Embutidos frescos y cocidos como las butifarras blancas y negras, el jamón dulce o la catalana necesitan conservarse en la nevera entre los 3 y los 6 grados en el mismo papel parafinado con que nos lo envuelven en la charcutería. Si es inferior, los alimentos pueden congelarse parcialmente y si es superior empieza el crecimiento bacteriano. En caso de comprobar que nuestro frigorífico no tiene suficiente frío, podemos abrir un poco el papel para dejar que pase el aire por los lados. Entonces, el embutido se mantendrá seco y no hará mal olor. Es recomendable tener los embutidos en la nevera como máximo de 3 a 4 días en la nevera y no comérnoslos si consideramos que no están suficientemente frescos.

 

En el caso de los embutidos curados, como puede ser la longaniza, el fuet, el chorizo, la secallona o el jamón serrano es recomendable tenerlos fuera del frigorífico; en un lugar fresco, ventilado, y si es posible oscuro, evitando que la luz solar incida sobre las piezas de manera directa. Este tipo de embutidos si los cortamos en lonchas, tienen tendencia a que se les suba la sal, y por tanto se vuelven más fuertes y salobres, y pierden su gusto y textura original. También es muy aconsejable tenerlos colgados boca abajo y evitando siempre que las piezas se toquen entre ellas. En verano, y en lugares más calurosos, si no tenemos más opciones que guardar los embutidos curados en el frigorífico es recomendable colocarlos sobre un trapo de algodón mojado en agua y bien escurrido.

 

Llegados a este punto probablemente os estaréis planteando que hacemos una vez el embutido curado ya ha sido abierto. En estos casos debemos colgarlos colocando la parte del corte mirando abajo y bien tapado para no tener contacto con el aire.
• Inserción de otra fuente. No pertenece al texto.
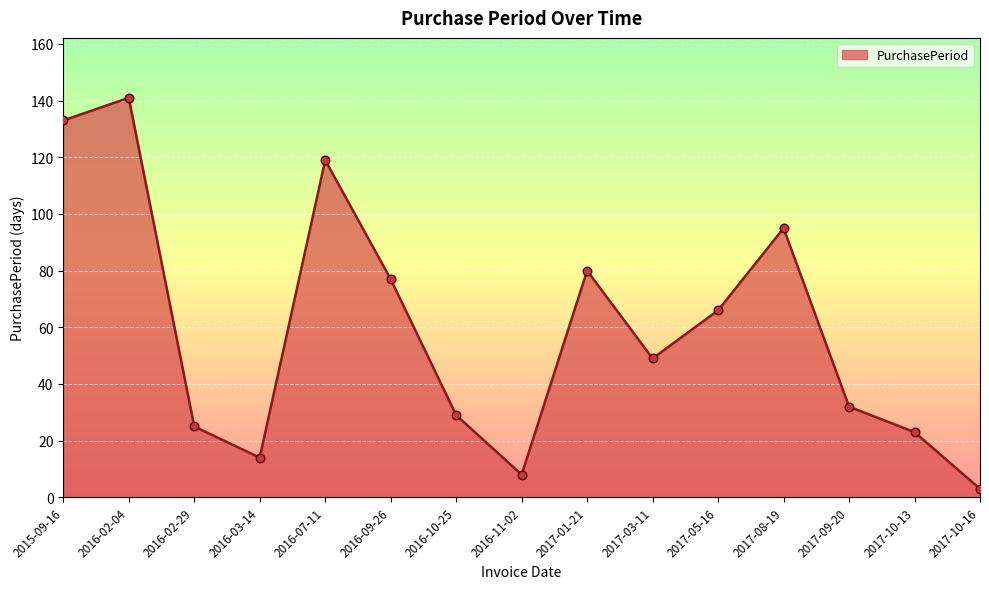

What is the change in value from 2016-10-25 to 2017-08-19?

+66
Se recomienda untar la zona del corte con un poco de aceite de oliva para que el embutido no se ponga rancio, y taparla con papel de film transparente.

 

A veces para facilitar nuestro consumo compramos el embutido cortado en lonchas o envasado al vacío. Para poder conservar este embutido cortado en lonchas o rodajas podemos colocar cada porción una sobre la otra, formando una torre que después envolveremos en papel film transparente y guardaremos en el frigorífico. Si las queremos consumir, las sacamos con tiempo de la nevera y las colocamos en un plato para que las rodajas se vayan adaptando a la temperatura ambiente.
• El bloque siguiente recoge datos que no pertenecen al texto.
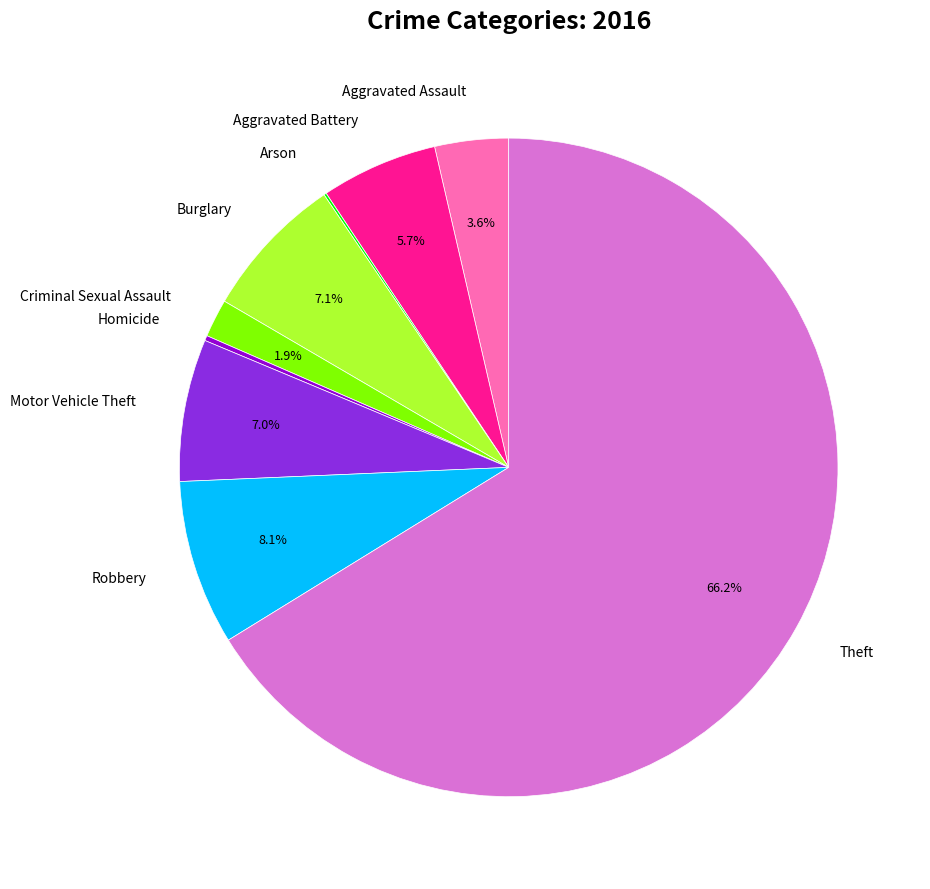

To the nearest percent, what is the difference between the largest and smallest slice percentages?

66%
También puede ser habitual congelar el embutido envasado y lo vamos sacando después con antelación suficiente antes de consumirlo. No obstante en el caso de los embutidos curados se recomienda no congelarlos.

 

Como último consejo, recordad siempre de colocar los embutidos, juntamente con la leche y los derivados lácticos, en las estanterías centrales y superiores, donde la temperatura varia entre 4 y 8 grados centígrados.